The meeting is in another old textile factory in Poblenou, Can Felipa. There, the Italian philosopher Elettra Stimilli and the Catalan journalist and philosopher Josep Ramoneda try to avoid answering the question of the title with a resounding yes or no. If by de-globalisation they mean a return to nation-states under the banner of the values of fatherland, family and god, as advocated by the extreme right in their country, Stimilli's answer is no. According to the author of Debt and Guilt, the only way Europe can be reborn from the rubble is by starting from the condition of fragility that the war in Ukraine and the covid pandemic have exposed. What needs to be globalised in any case, he says, is the "rediscovery of the differences of class, race, gender... which are the problems that unite our societies on a global scale". "There is an emancipatory impulse coming from communities at the grassroots who are fighting for change from the local level. We must think with different institutions, not with a dimension that closes itself off and tries to exclude, but with another that launches itself into openings and different communities", he adds.
For Ramoneda, following Edgar Morin, "the problem is that we are not constituted as humanity. We are not aware of how much we share, nor do we accept the existence of shared common rules. "Societies", Ramoneda adds, "can only be free if they are based on empathy". The director of La Maleta de Portbou says that if politics were to respond to citizens, they would not move to the right, but that if the future is obscured, it is fundamentally for one reason: nihilism. "When people lose track of limits, anything can happen: Putin is a caricature of this. The great threat is that nihilism will spread, so it is necessary to confront it ruthlessly".

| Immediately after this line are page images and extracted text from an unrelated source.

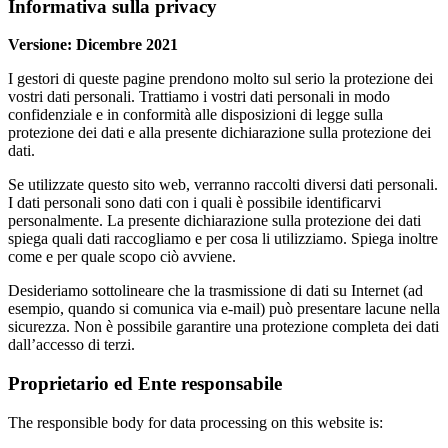
Informativa sulla privacy
Versione: Dicembre 2021
I gestori di queste pagine prendono molto sul serio la protezione dei
vostri dati personali. Trattiamo i vostri dati personali in modo
confidenziale e in conformità alle disposizioni di legge sulla
protezione dei dati e alla presente dichiarazione sulla protezione dei
dati.
Se utilizzate questo sito web, verranno raccolti diversi dati personali.
I dati personali sono dati con i quali è possibile identificarvi
personalmente. La presente dichiarazione sulla protezione dei dati
spiega quali dati raccogliamo e per cosa li utilizziamo. Spiega inoltre
come e per quale scopo ciò avviene.
Desideriamo sottolineare che la trasmissione di dati su Internet (ad
esempio, quando si comunica via e-mail) può presentare lacune nella
sicurezza. Non è possibile garantire una protezione completa dei dati
dall’accesso di terzi.
Proprietario ed Ente responsabile
The responsible body for data processing on this website is: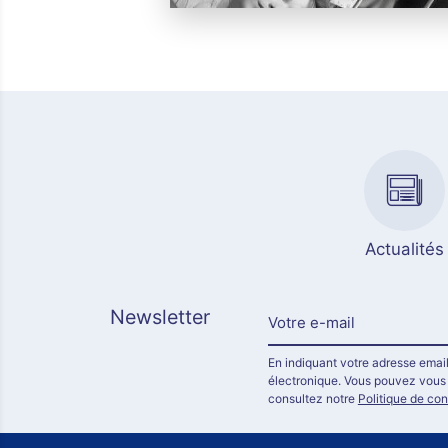
Actualités
Newsletter
En indiquant votre adresse email
électronique. Vous pouvez vous d
consultez notre
Politique de con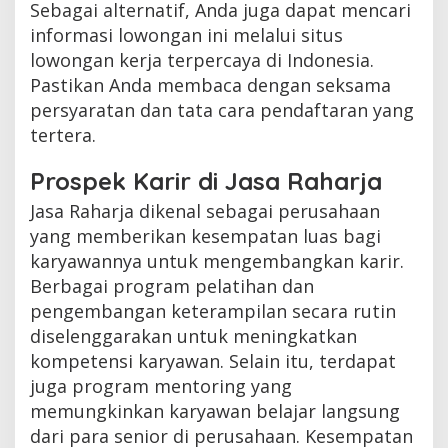
Sebagai alternatif, Anda juga dapat mencari
informasi lowongan ini melalui situs
lowongan kerja terpercaya di Indonesia.
Pastikan Anda membaca dengan seksama
persyaratan dan tata cara pendaftaran yang
tertera.
Prospek Karir di Jasa Raharja
Jasa Raharja dikenal sebagai perusahaan
yang memberikan kesempatan luas bagi
karyawannya untuk mengembangkan karir.
Berbagai program pelatihan dan
pengembangan keterampilan secara rutin
diselenggarakan untuk meningkatkan
kompetensi karyawan. Selain itu, terdapat
juga program mentoring yang
memungkinkan karyawan belajar langsung
dari para senior di perusahaan. Kesempatan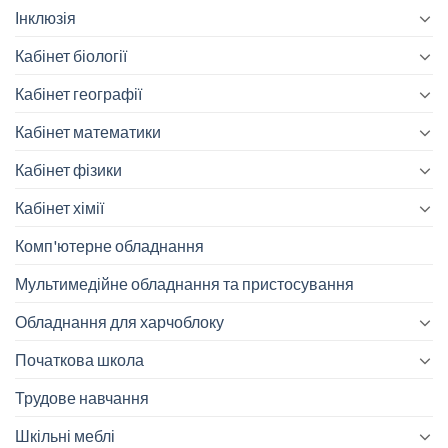
Інклюзія
Кабінет біології
Кабінет географії
Кабінет математики
Кабінет фізики
Кабінет хімії
Комп'ютерне обладнання
Мультимедійне обладнання та пристосування
Обладнання для харчоблоку
Початкова школа
Трудове навчання
Шкільні меблі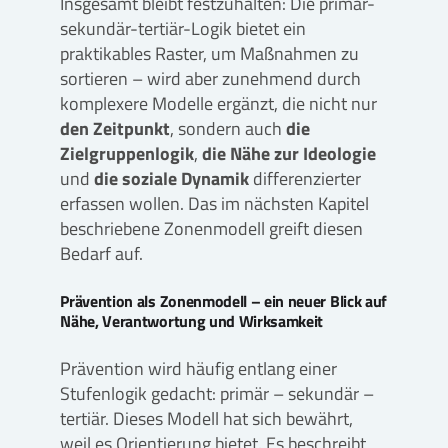
Insgesamt bleibt festzuhalten: Die primär-
sekundär-tertiär-Logik bietet ein
praktikables Raster, um Maßnahmen zu
sortieren – wird aber zunehmend durch
komplexere Modelle ergänzt, die nicht nur
den Zeitpunkt
, sondern auch
die
Zielgruppenlogik
,
die Nähe zur Ideologie
und
die soziale Dynamik
differenzierter
erfassen wollen. Das im nächsten Kapitel
beschriebene Zonenmodell greift diesen
Bedarf auf.
Prävention als Zonenmodell – ein neuer Blick auf
Nähe, Verantwortung und Wirksamkeit
Prävention wird häufig entlang einer
Stufenlogik gedacht: primär – sekundär –
tertiär. Dieses Modell hat sich bewährt,
weil es Orientierung bietet. Es beschreibt,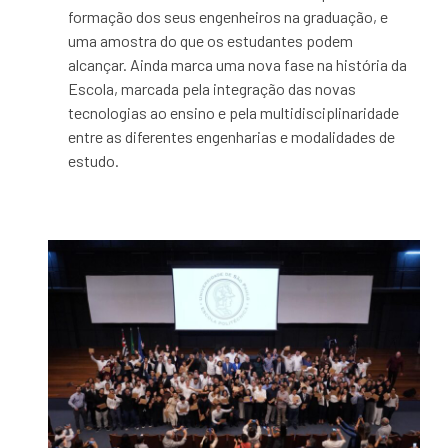
formação dos seus engenheiros na graduação, e
uma amostra do que os estudantes podem
alcançar. Ainda marca uma nova fase na história da
Escola, marcada pela integração das novas
tecnologias ao ensino e pela multidisciplinaridade
entre as diferentes engenharias e modalidades de
estudo.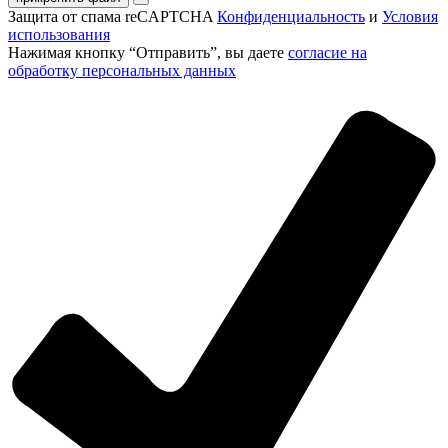
Защита от спама reCAPTCHA
Конфиденциальность
и
Условия
использования
Нажимая кнопку “Отправить”, вы даете
согласие на
обработку персональных данных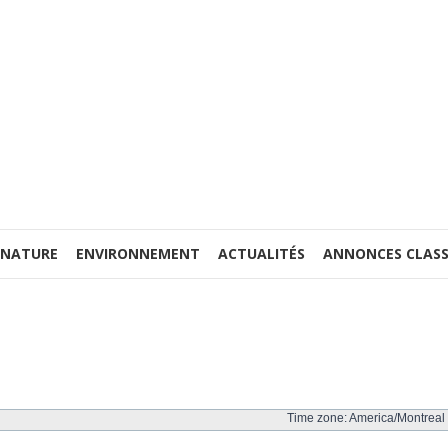
 NATURE
ENVIRONNEMENT
ACTUALITÉS
ANNONCES CLASS
Time zone: America/Montreal 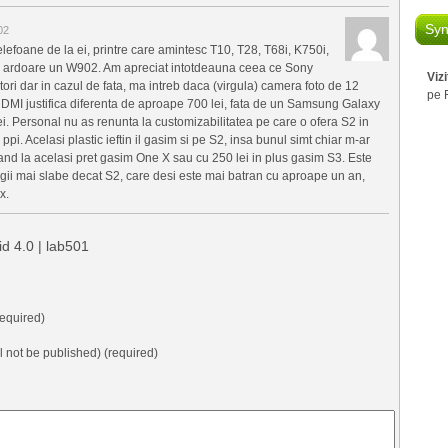
Syn
02
lefoane de la ei, printre care amintesc T10, T28, T68i, K750i,
u ardoare un W902. Am apreciat intotdeauna ceea ce Sony
Viz
tori dar in cazul de fata, ma intreb daca (virgula) camera foto de 12
pe 
HDMI justifica diferenta de aproape 700 lei, fata de un Samsung Galaxy
i. Personal nu as renunta la customizabilitatea pe care o ofera S2 in
pi. Acelasi plastic ieftin il gasim si pe S2, insa bunul simt chiar m-ar
and la acelasi pret gasim One X sau cu 250 lei in plus gasim S3. Este
gii mai slabe decat S2, care desi este mai batran cu aproape un an,
x.
d 4.0 | lab501
equired)
ll not be published) (required)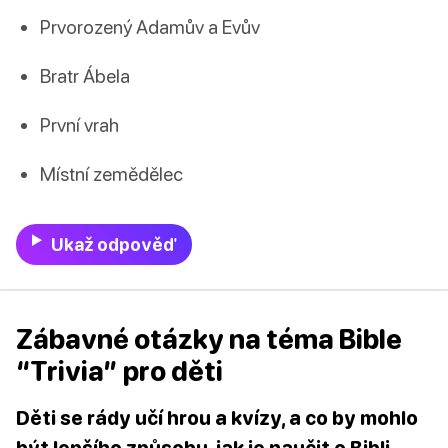
Prvorozený Adamův a Evův
Bratr Ábela
První vrah
Místní zemědělec
Ukaž odpověď
Zábavné otázky na téma Bible
“Trivia” pro děti
Děti se rády učí hrou a kvízy, a co by mohlo
být lepšího způsobu, jak je naučit o Bibli,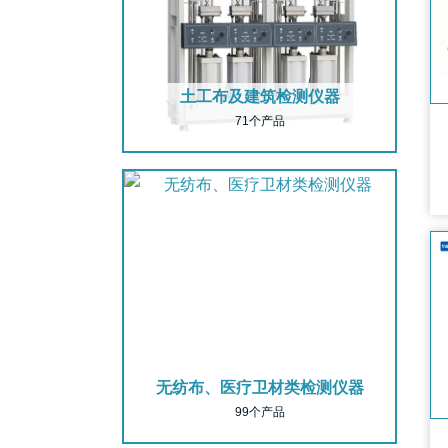
土工布及建筑检测仪器
71个产品
无纺布、医疗卫材类检测仪器
99个产品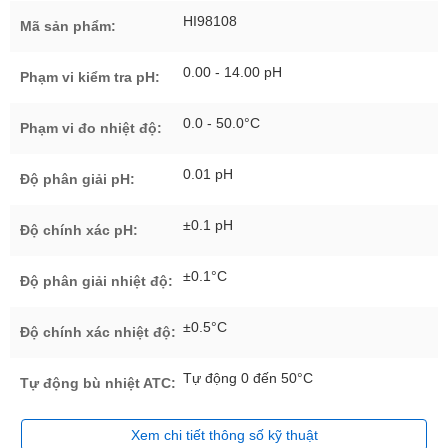
HI98108
Mã sản phẩm:
0.00 - 14.00 pH
Phạm vi kiểm tra pH:
0.0 - 50.0°C
Phạm vi đo nhiệt độ:
0.01 pH
Độ phân giải pH:
±0.1 pH
Độ chính xác pH:
±0.1°C
Độ phân giải nhiệt độ:
±0.5°C
Độ chính xác nhiệt độ:
Tự động 0 đến 50°C
Tự động bù nhiệt ATC:
Xem chi tiết thông số kỹ thuật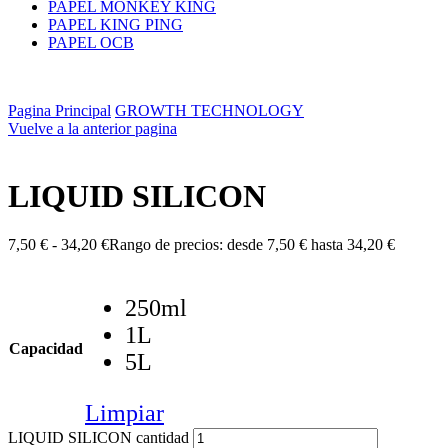
PAPEL MONKEY KING
PAPEL KING PING
PAPEL OCB
Pagina Principal
GROWTH TECHNOLOGY
Vuelve a la anterior pagina
LIQUID SILICON
7,50
€
-
34,20
€
Rango de precios: desde 7,50 € hasta 34,20 €
250ml
1L
Capacidad
5L
Limpiar
LIQUID SILICON cantidad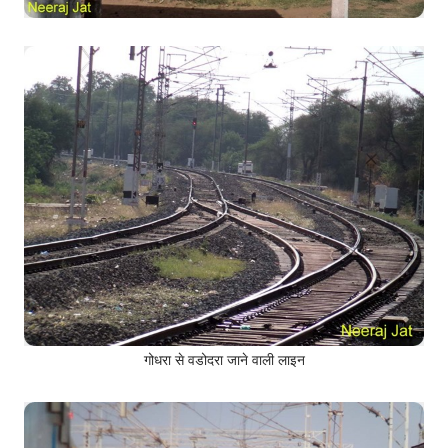
गोधरा से वडोदरा जाने वाली लाइन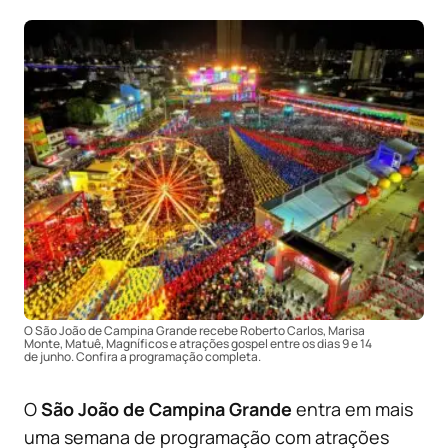
O São João de Campina Grande recebe Roberto Carlos, Marisa
Monte, Matuê, Magníficos e atrações gospel entre os dias 9 e 14
de junho. Confira a programação completa.
O
São João de Campina Grande
entra em mais
uma semana de programação com atrações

These words still resonate when three of the most renowned writers from Ukraine, Finland and Lithuania take the stage in the Plaza Josep Maria Huertas Claveria. If there is one thing that Oksana Zabujko, Sofi Oksanen and Alvydas Šlepikas, the speakers at the event 'Europe, Russia and the Frontiers of Democracy' shared, it was their empathy for each other's pain. All, in their own way, traced the imperialist anxieties and the origins of bad relations with Russia: Zabujko traced back to the 17th century ("It is up to us now to correct what our ancestors did"); Šlepikas spoke of Lithuania's historic occupations during World War II and how lucky we "did not listen to the West and declare our independence in 1990"; and Sofi Oksanen recalled how the invasion of Ukraine has revived the "traumas" of the wars in the country, which "changed public opinion on the need to join NATO". But the most forceful and expressive was the Ukrainian writer Oksana Zabukhko, who, with the sky already blackened, wanted to break down the borders of Europe to call for vigilance: "This is not a regional conflict, it is a continuation of what was silenced in World War II", she said: "This is the third act". The chronicler writes it down in his notebook, fences it and leaves, losing himself in the frontiers of thought.